The Steamship Leeds and Three Men

When the steamship Leeds struck Harry Furlong Rocks, the Cemlyn lifeboat launched into rising seas. By the time the boat reached the wreck, a second steamship, Commerce, had also come up and was taking off most of the passengers in her own boats. One small boat, however, had drifted clear and could neither reach land nor regain Commerce. The Cemlyn crew rowed across, took on the three men aboard, and brought them home. Coxswain Owen Lloyd Williams was awarded the silver medal of the Royal National Institution for the Preservation of Life from Shipwreck for this service.

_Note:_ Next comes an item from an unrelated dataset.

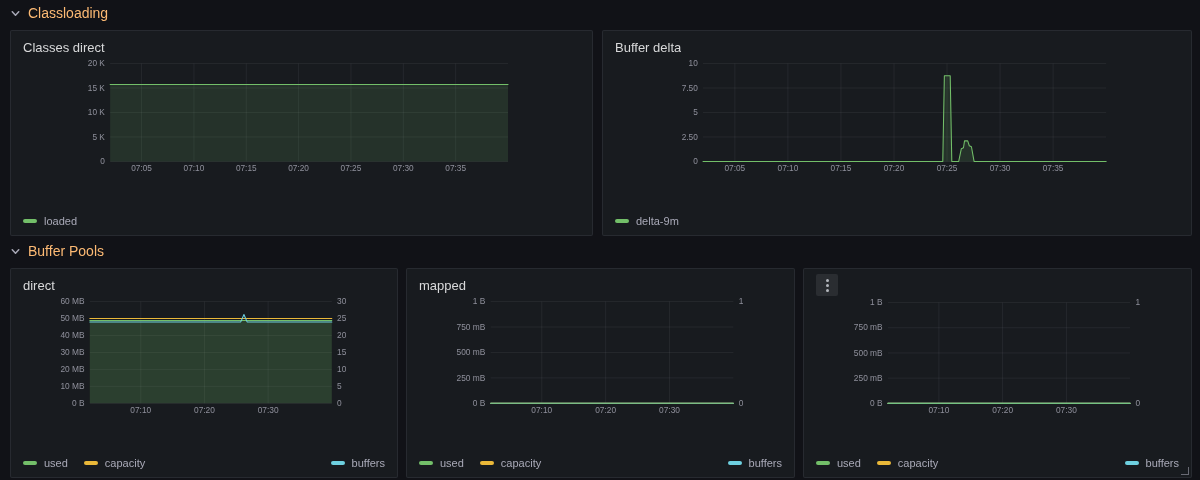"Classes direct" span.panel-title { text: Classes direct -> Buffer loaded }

In December 1845 the barque Frankland, on passage from Bahia to Liverpool, was wrecked at Cemaes Bay; three more Cemlyn crewmen - Robert Griffiths, Richard Owen and Owen Highland - earned silver medals for rescuing the 18 men aboard.

Five Boats Over Ninety Years

The original boat served until 1853. A series of replacements followed - some new builds, some transfers from other Welsh stations. The Sophia, a 30-foot self-righting boat, arrived in 1865 and stayed until the station was first closed. The naming of the lifeboats often reflected their donors: Good Shepherd, paid for in 1877 by the Loyal Order of Ancient Shepherds (Ashton Unity), was renamed B. J. Nicholson in 1890 after a new benefactor. Annie Collin came over from another station in 1904. Sir John, the last lifeboat at Cemlyn, served the final five years, also transferred in from elsewhere. Cemlyn's location made it perennially difficult: a remote shingle beach with no protected boathouse approach, far from where most able seamen actually lived.

Closed, Reopened, Closed

By 1872, raising a crew at Cemlyn had become impossible - the men were not living close enough to launch in a hurry, and the RNLI decided to close the station and open a new one at Cemaes a few miles east. The Cemlyn boathouse stood empty for five years. Then enough experienced seamen returned to the village that a request to reopen was approved, a new boathouse was built, and a 32-foot lifeboat - the Good Shepherd - arrived in October 1877. The station ran for another 42 years. Finally, on 13 March 1919, after the slow decline that affected most coastal stations as bigger motor lifeboats took over their work, the second closure of Cemlyn was permanent.

The Memorial

In 1978, on the 150th anniversary of the original Cemlyn station - and of the founding of the Anglesey Association for the Preservation of Life from Shipwreck - a memorial was erected near the site of the boathouse. It commemorates the first Anglesey lifeboat station and the two people who built it: the Reverend James Williams and his wife Frances, who refused to let what they had watched from the cliffs in 1823 simply be repeated. Williams died in 1872. Frances died before him. The Association they founded merged into the RNLI in 1855, contributing to the institution that today runs the Holyhead and Moelfre stations covering the same coast. The Cemlyn boathouse is gone, but the lagoon and the shingle ridge it stood beside are now the most important breeding site for Sandwich terns in Wales.

From the Air

Cemlyn Lifeboat Station once stood at 53.41°N, 4.51°W, on the west side of Cemlyn Bay on the north Anglesey coast. From the air the bay is unmistakable - a long curving shingle ridge enclosing a brackish lagoon, 2.5 km west of Wylfa nuclear power station. The former boathouse site is on the western (Bryn Aber) end of the beach. Nearest airports: Anglesey/Valley (EGOV) 10 nm south-southwest, Caernarfon (EGCK) 21 nm south. The Skerries lighthouse and West Mouse rock dominate the offshore hazards. The same coast is covered today by Holyhead RNLI 13 nm to the southwest.